By bringing new faces, voices and fresh ideas into the organization of community media, news stays relevant and ever evolving. Demetria made sure that if the mainstream media was not going to come and cover a story, the regular community members had the chance to. They had the equipment and opportunities to send in their work for Amherst Media and other organizations to air and share it with the greater community.

“Community media is about anyone being able to train and access equipment that doesn’t judge you based upon what occupation you have,” Cage said. “It’s about validating and affirming the importance of people’s footprint, voice and impact… [Demetria knew] that oral history is a tool for passing along history, wisdom, knowledge, and honoring the past and connecting to the contemporary.”

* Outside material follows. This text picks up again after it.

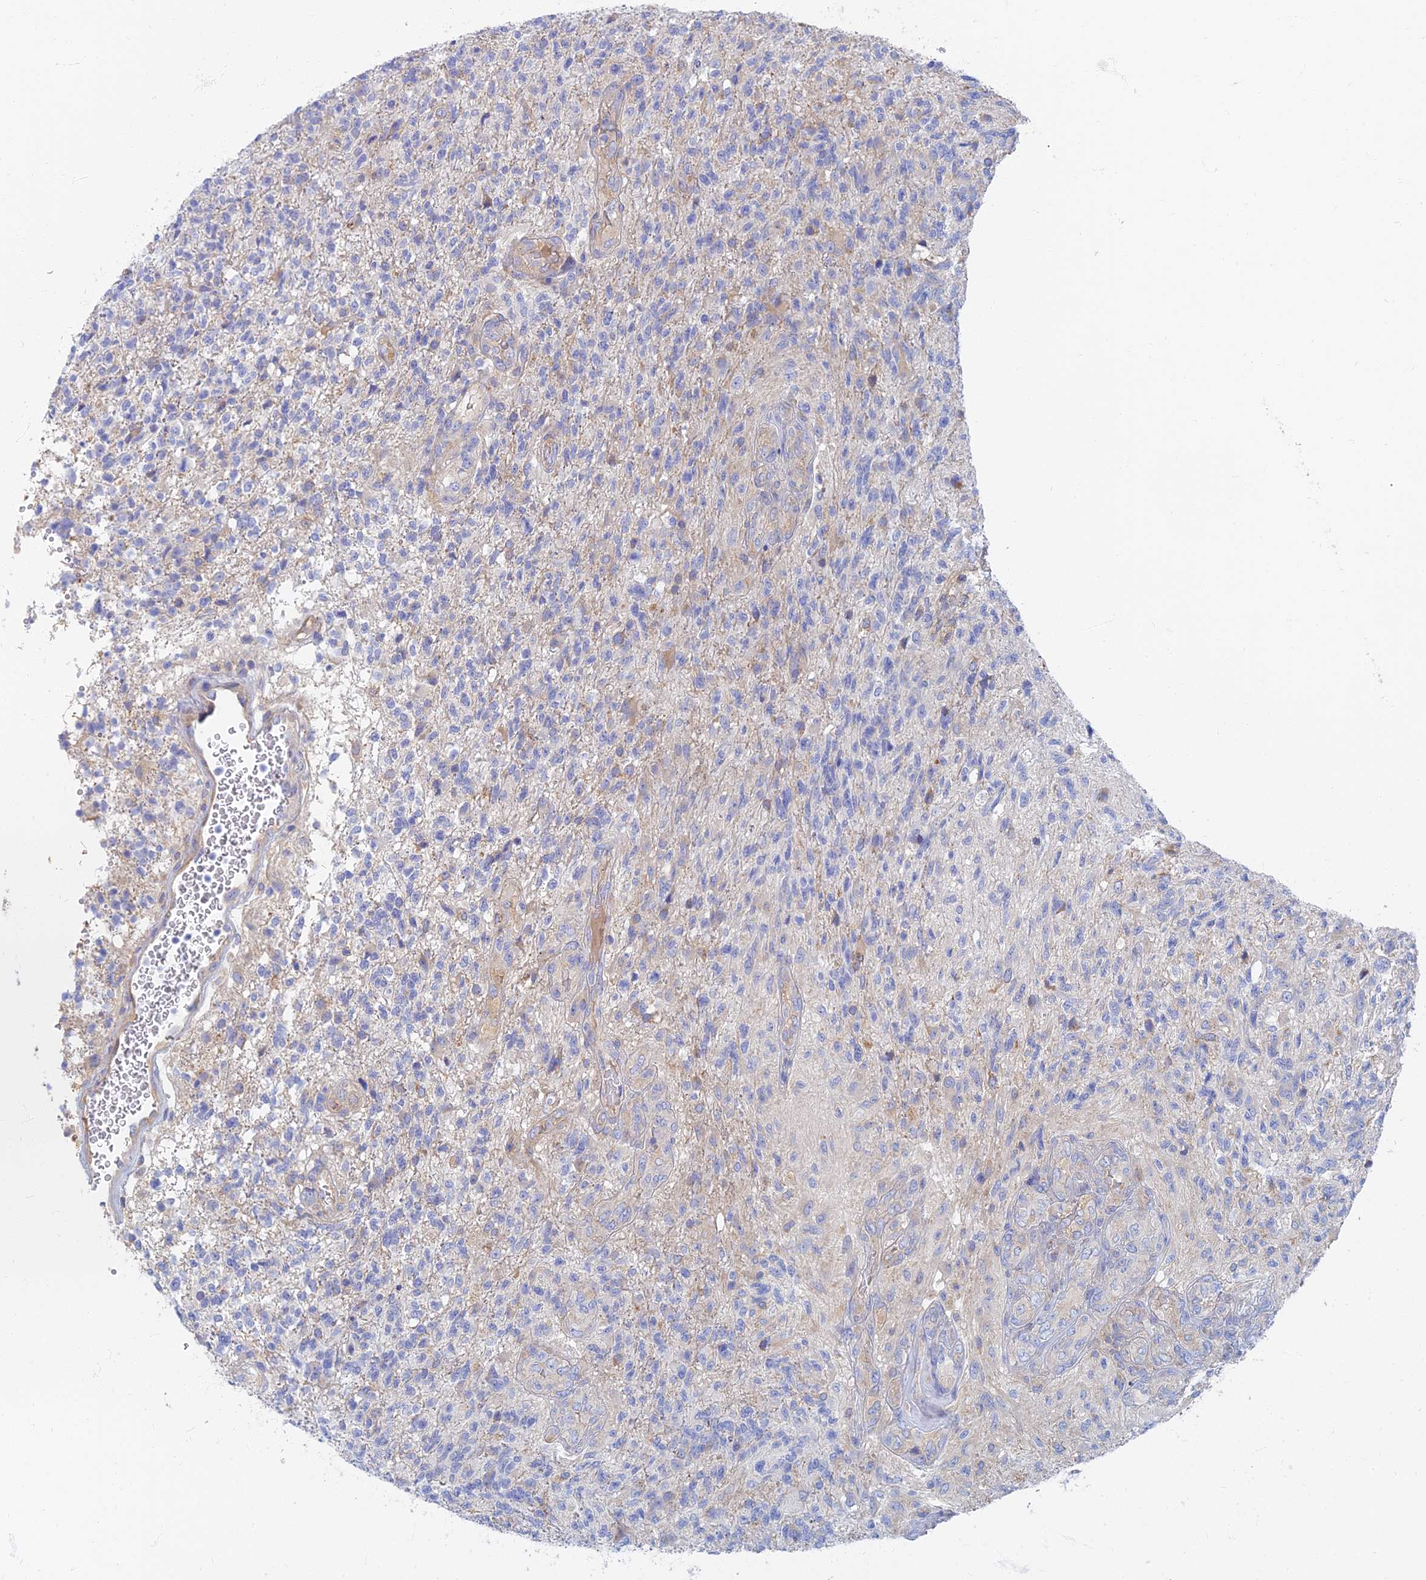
{"staining": {"intensity": "negative", "quantity": "none", "location": "none"}, "tissue": "glioma", "cell_type": "Tumor cells", "image_type": "cancer", "snomed": [{"axis": "morphology", "description": "Glioma, malignant, High grade"}, {"axis": "topography", "description": "Brain"}], "caption": "Malignant glioma (high-grade) stained for a protein using IHC displays no positivity tumor cells.", "gene": "TMEM44", "patient": {"sex": "male", "age": 56}}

Continuing to work with the organizations that Demetria was a part of — such as the Voices of Resilience project, the National Council for Black Studies and the Association for the Study of African American Life and History and Seven Generations Movement Collective — helps uplift local minority communities and provide opportunities for people to get involved and take ownership.

The organizations, Cage noted, belong to everyone and everyone should participate in sustainability to preserve the past and make a path forward together for the future.

Demetria’s legacy also lives on at UMass, Amilcar said.

“I think her impact on the campus overall is one of continuing to build our excellence as a place that values community-engaged research,” he said. “True to our mission as a land grant institution, a lot of our research is meant to have a real impact on people in our local community [and] on advancing the lives of real people. She’s in the best of that tradition.”